*GIVEN EXERCISE 1*
List every parallel programming model the article on the EPEEC project mentions by name.
*GIVEN EXERCISE 2*
Pick up the article on the EPEEC project after its final sentence and carry it forward.

*DOCUMENT*
Productivity and high-performance usually do not go together very well. High-performance codes are typically low-level codes, difficult to understand, optimized and fine-tuned, and usually written bearing in mind a specific system. CUDA code can run blazingly fast on Nvidia GPUs, but only on Nvidia GPUs. Maintaining such codes or porting them to other platforms is difficult.
The EPEEC project develops tools and techniques to make high-performance codes easier to write, more maintainable and more portable. In this news article we show the benefits of these tools and techniques for the SMURFF application from IMEC.
Automatic checking and parallelization using Appentra’s Parallelware
Appentra’s tools can enhance and verify the OpenMP and OpenACC directives in parallel codes. Running the Parallelware tool on the SMURFF application code resulted in several suggestions to make the OpenMP directives clearer, and increased performance by explicitly enabling SIMD parallelization.

*DATA LISTING*
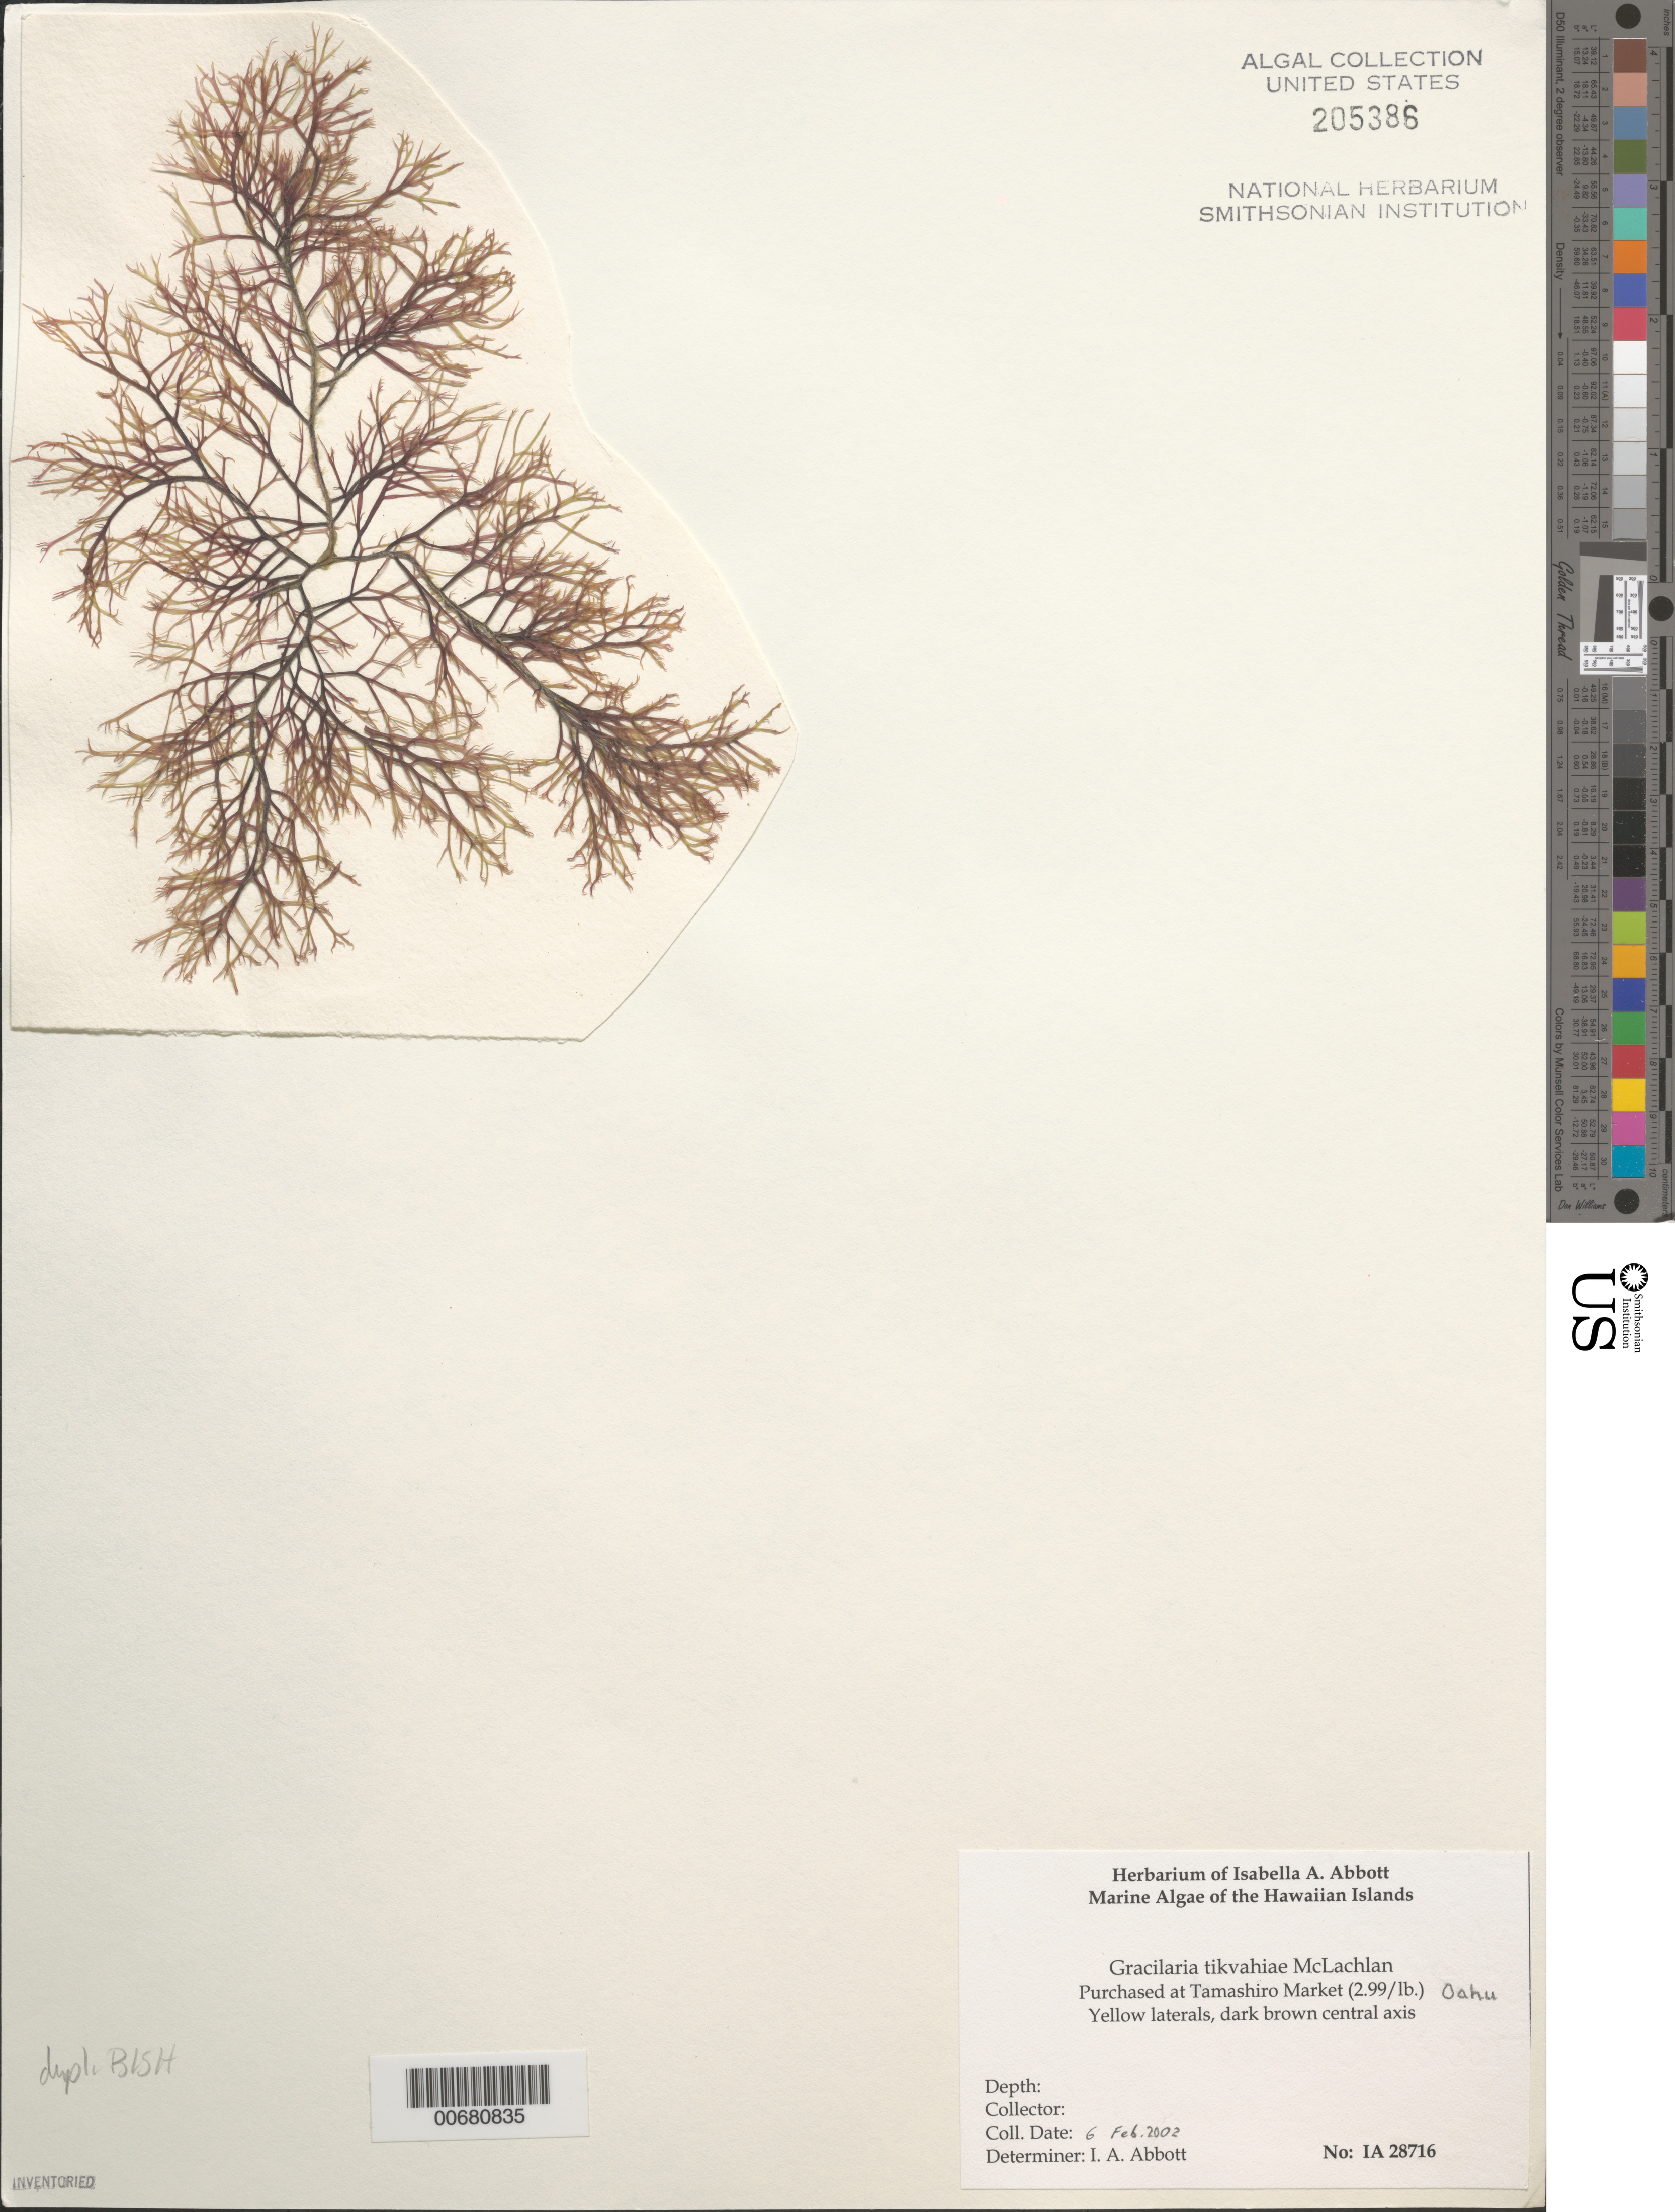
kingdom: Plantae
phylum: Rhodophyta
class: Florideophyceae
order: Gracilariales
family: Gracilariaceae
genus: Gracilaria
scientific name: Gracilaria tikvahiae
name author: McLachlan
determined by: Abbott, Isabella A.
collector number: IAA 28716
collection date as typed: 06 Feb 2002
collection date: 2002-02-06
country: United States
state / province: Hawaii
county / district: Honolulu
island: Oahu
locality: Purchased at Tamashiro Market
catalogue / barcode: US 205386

*EXERCISE RESPONSE 1*
CUDA, OpenMP, OpenACC

*EXERCISE RESPONSE 2*
Fig. 1: OpenMP directive automatically added by Appentra's Parallelware
Universal task-based parallelization with OmpSS
Tasks everywhere is a powerful technique that allows you to express parallelism in the same way at all different levels (core level, node level and even system level). EPEEC develops technology to better off-load tasks to accelerators like FPGA and GPU, and to run tasks automatically on multiple nodes of a supercomputer without having to write a single line of MPI. Tasking in SMURFF allowed us to create a second level op parallelism written in a compact taskloop form, resulting in better load-balancing and more performance.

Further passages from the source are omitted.